Many aren’t “asking”. The fans and the political authorities are “demanding” a solution. Politicians Sandra Gómez and Joan Ribó already stated such demands: the ATE (Strategic Territorial Action) can’t be kept on hold forever. It must be solved now. Murthy has a bit more than six months, till May 2021, to make his move and send the machines inside the new stadium to restart the construction works so that Meriton is able to fulfill one of their promises (which, unfortunately, wasn’t written and signed on a contract) which they made once Peter Lim bought the club.

“Nevertheless, we are still winning. We have qualified for Champions League three times in our six seasons here, and won a trophy. It is no less, if not better, than the previous six seasons before we arrived. It is also in line with VCF’s Champions League qualification record throughout the club’s history. We are committed to building a sustainable club and to keeping it growing. This takes time. In the meantime, everyone stay safe, along with your families.”

I believe the verb forms have been not properly used here: “Nevertheless, WE WERE still winning”. When Mateu and Marcelino were here. When you sacked them, you turned the club back into that loser team which prevailed in every season were Meriton was 100% in charge without football professionals which could steer the boat in the right direction. With Meriton fully in charge, Valencia have amassed three of their worst seasons (12th, 12th, 9th) since their relegation back in 1986. And, if they keep scrapping the club and believing that the fans are fools, that’s exactly the doomed fate they will throw Valencia CF S.A.D. into.
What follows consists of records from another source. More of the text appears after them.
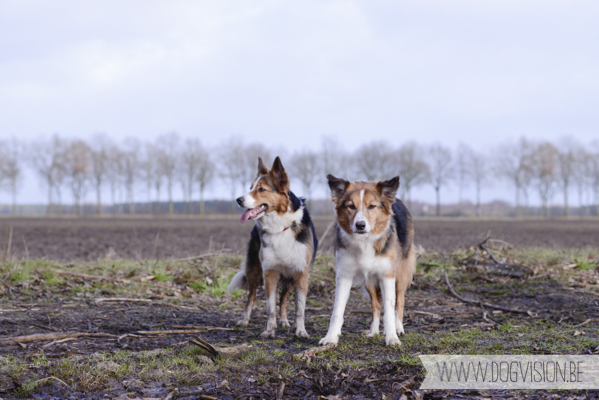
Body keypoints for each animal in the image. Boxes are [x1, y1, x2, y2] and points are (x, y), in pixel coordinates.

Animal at [226, 158, 318, 340]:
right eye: (251, 187)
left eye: (261, 189)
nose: (238, 200)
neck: (280, 227)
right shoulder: (269, 272)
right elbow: (270, 307)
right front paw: (269, 330)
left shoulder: (300, 273)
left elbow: (299, 308)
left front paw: (300, 330)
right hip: (253, 270)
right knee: (251, 296)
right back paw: (244, 319)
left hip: (289, 277)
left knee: (283, 299)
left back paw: (284, 321)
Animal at [318, 175, 418, 346]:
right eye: (351, 206)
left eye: (372, 206)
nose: (360, 225)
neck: (364, 241)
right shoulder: (344, 275)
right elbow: (337, 311)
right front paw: (331, 338)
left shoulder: (387, 275)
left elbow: (389, 309)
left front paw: (392, 338)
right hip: (369, 280)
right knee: (375, 305)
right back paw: (373, 332)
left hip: (400, 273)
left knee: (400, 301)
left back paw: (398, 328)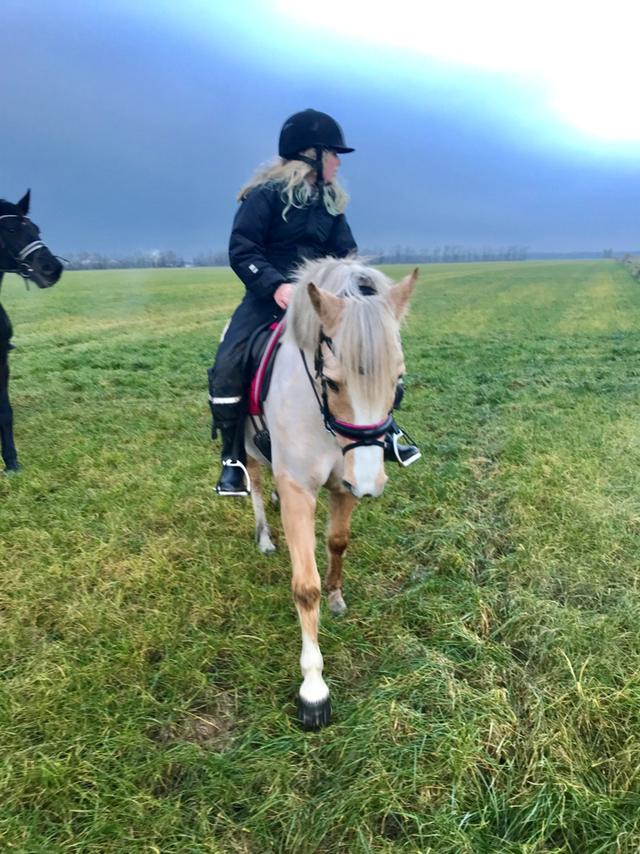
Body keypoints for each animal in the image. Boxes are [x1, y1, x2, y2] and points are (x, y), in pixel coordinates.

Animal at [243, 256, 417, 728]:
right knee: (255, 484)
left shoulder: (346, 480)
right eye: (335, 383)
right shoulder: (299, 489)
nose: (372, 484)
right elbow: (306, 588)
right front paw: (313, 690)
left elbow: (338, 541)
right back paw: (264, 536)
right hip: (245, 449)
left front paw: (337, 597)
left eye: (398, 381)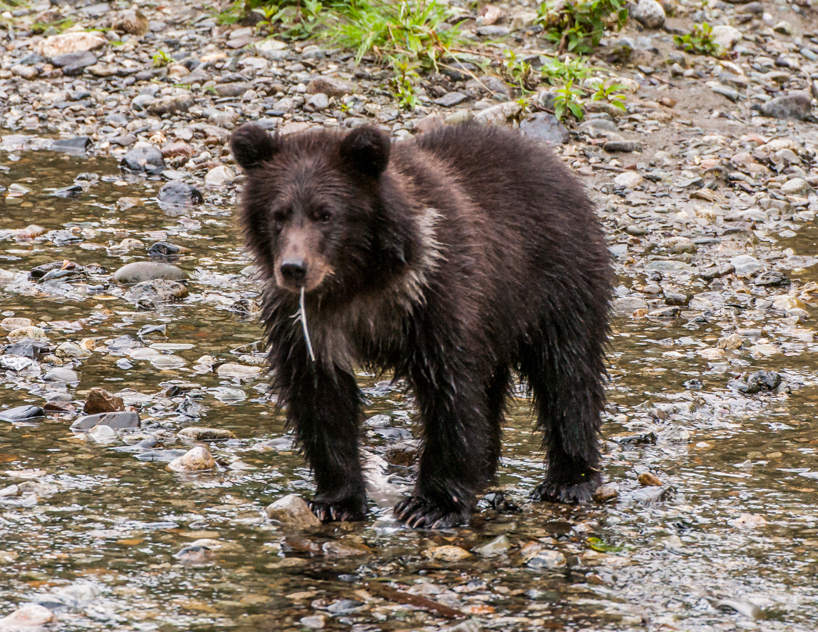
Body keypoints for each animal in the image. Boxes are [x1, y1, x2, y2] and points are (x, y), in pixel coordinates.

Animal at [230, 122, 612, 529]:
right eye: (278, 214)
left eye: (326, 214)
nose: (293, 268)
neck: (359, 282)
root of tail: (552, 163)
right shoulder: (308, 321)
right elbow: (320, 397)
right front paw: (335, 500)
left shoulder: (434, 295)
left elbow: (450, 392)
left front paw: (430, 506)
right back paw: (486, 469)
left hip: (555, 280)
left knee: (567, 373)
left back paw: (569, 480)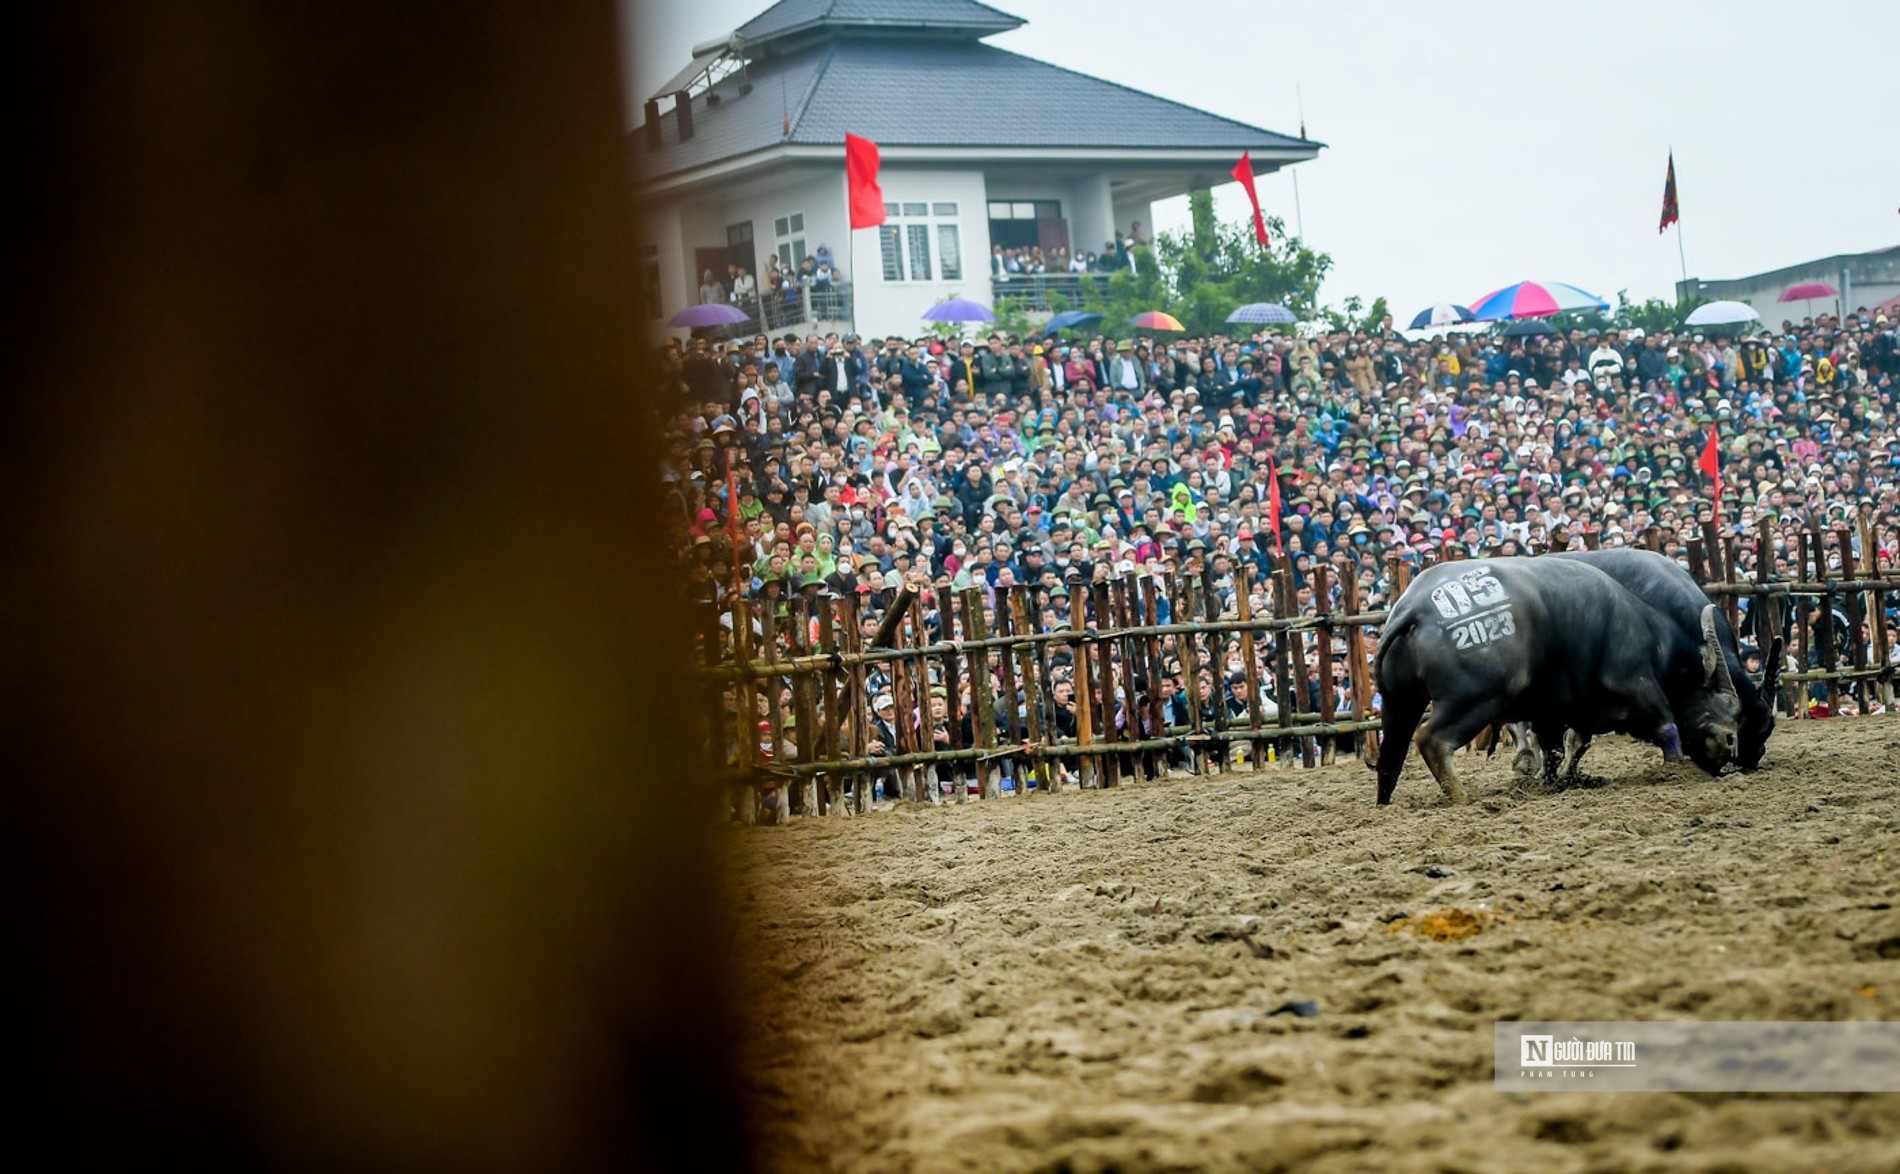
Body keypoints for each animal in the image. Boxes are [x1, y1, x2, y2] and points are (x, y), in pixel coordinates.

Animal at [1375, 554, 1740, 801]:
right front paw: (1675, 771)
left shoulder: (1555, 711)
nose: (1730, 743)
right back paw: (1460, 797)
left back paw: (1385, 803)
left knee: (1390, 756)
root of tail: (1416, 609)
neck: (1653, 640)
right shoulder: (1638, 685)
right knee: (1431, 740)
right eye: (1726, 702)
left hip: (1399, 703)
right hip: (1475, 698)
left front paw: (1559, 780)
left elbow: (1562, 747)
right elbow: (1667, 729)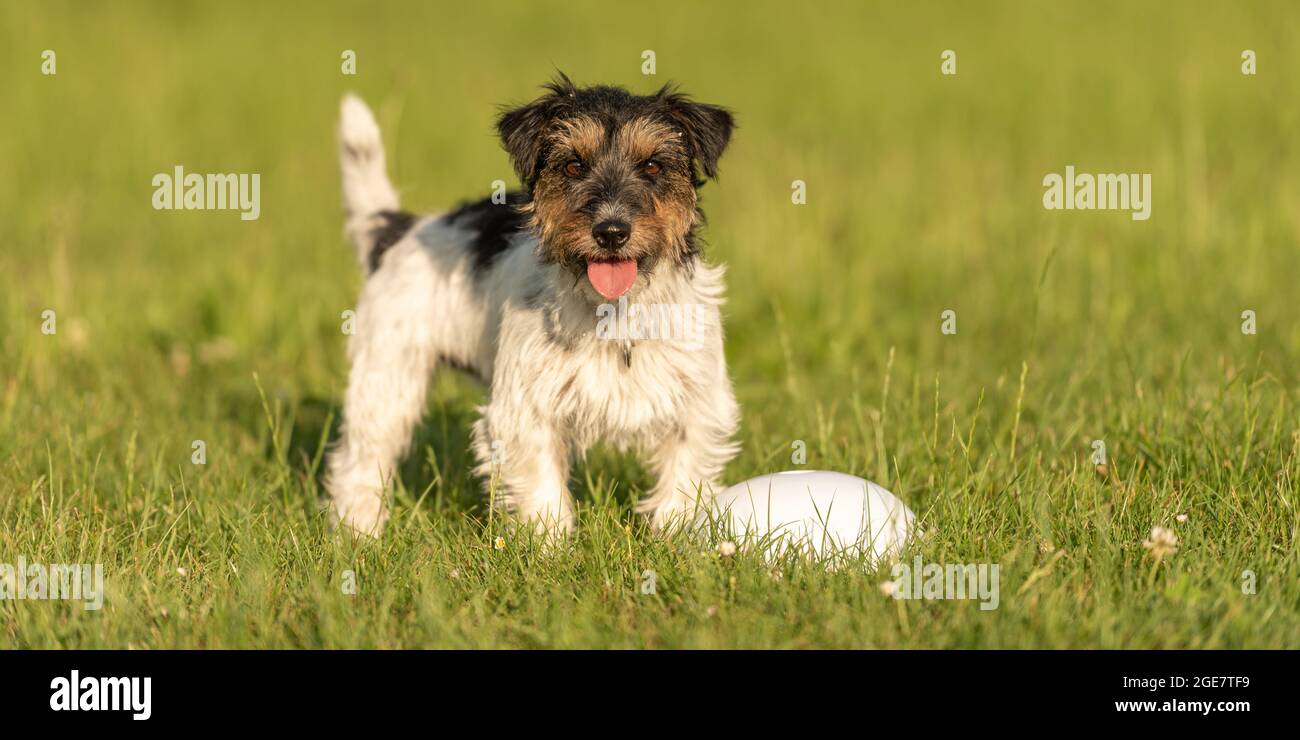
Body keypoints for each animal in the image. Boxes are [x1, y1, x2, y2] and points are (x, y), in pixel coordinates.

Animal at [325, 76, 743, 535]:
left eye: (653, 166)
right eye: (573, 166)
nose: (611, 231)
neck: (613, 312)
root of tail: (401, 229)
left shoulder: (696, 406)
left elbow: (682, 481)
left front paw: (677, 538)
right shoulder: (525, 411)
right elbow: (543, 490)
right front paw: (550, 546)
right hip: (388, 379)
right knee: (362, 458)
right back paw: (359, 531)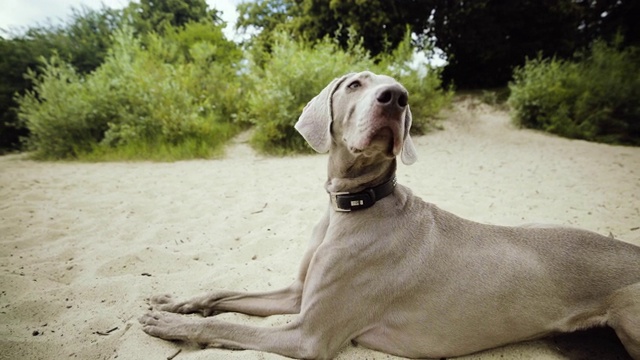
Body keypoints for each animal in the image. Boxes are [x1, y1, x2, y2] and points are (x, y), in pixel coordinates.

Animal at [140, 71, 640, 358]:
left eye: (401, 91)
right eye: (355, 84)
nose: (396, 97)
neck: (355, 206)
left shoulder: (308, 335)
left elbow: (224, 324)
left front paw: (172, 326)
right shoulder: (298, 295)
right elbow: (223, 294)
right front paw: (175, 304)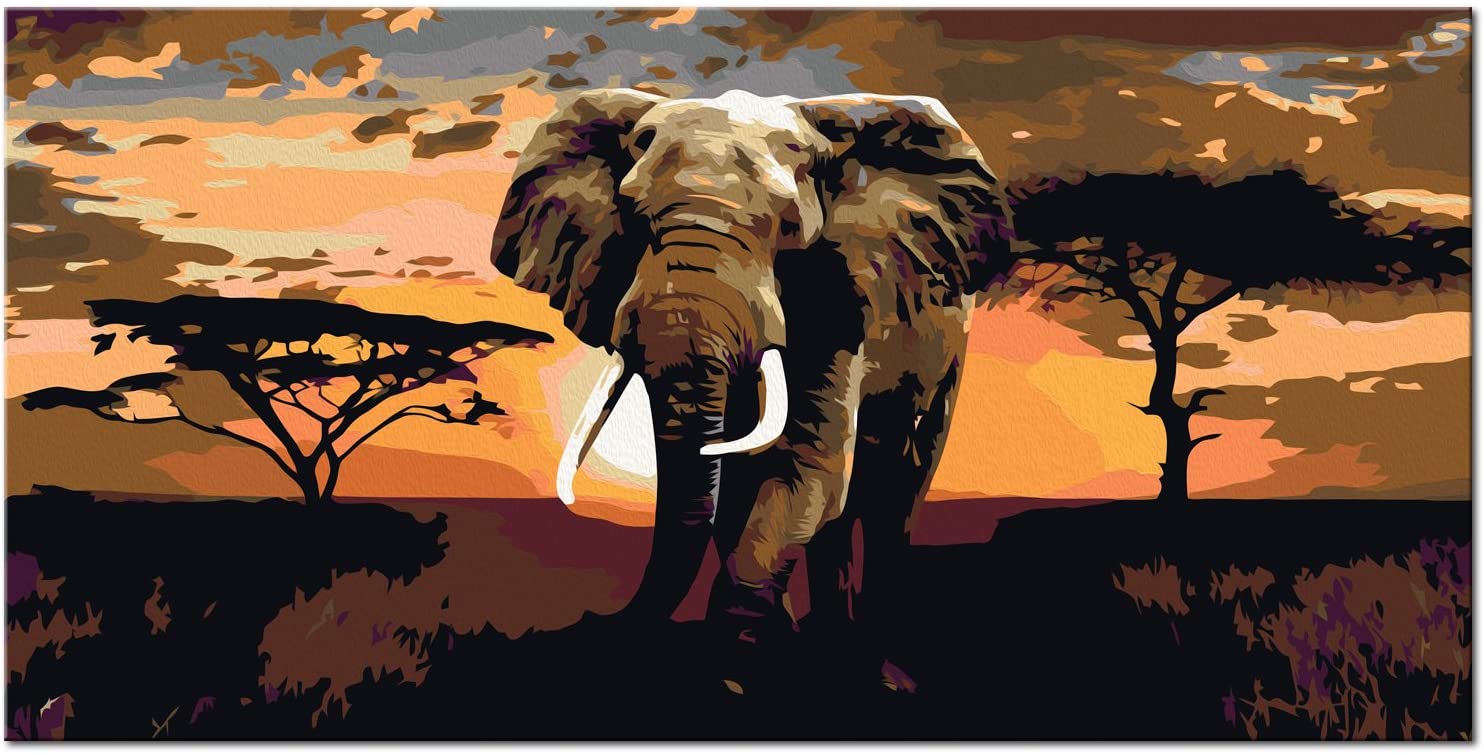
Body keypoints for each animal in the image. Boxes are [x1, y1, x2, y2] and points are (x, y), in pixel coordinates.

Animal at [491, 88, 1013, 657]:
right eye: (631, 216)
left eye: (789, 230)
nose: (597, 622)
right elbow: (742, 474)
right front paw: (765, 635)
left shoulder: (842, 298)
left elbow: (804, 461)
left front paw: (741, 644)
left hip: (948, 345)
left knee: (896, 484)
He doesn’t understand anything, he doesn’t know anything, he really doesn’t know which city he’s in and he doesn’t even imagine how important Valencia CF is for its people. Street movements and the pressure by the fanbase are starting to take a toll, because such an ‘open letter’ is clearly destined to the foreign media and wants to give the impression that he knows what he’s doing. He doesn’t. And that’s why such an statement was Murthy’s version of trying to put out a fire… but, in this case, by using a gas cannister. However, you can find in there the already expected jabs towards Mateu Alemany and Marcelino, blaming on them his incompetent management. Anil Murthy might be in love with himself with the release of such pieces of writing, but he has been unable to sit down in a press room with Valencian journalists for over a year, terrified about the possibility of having to explain stuff in an uncontrolled environment. This fact, in my view, sums everything quite nicely.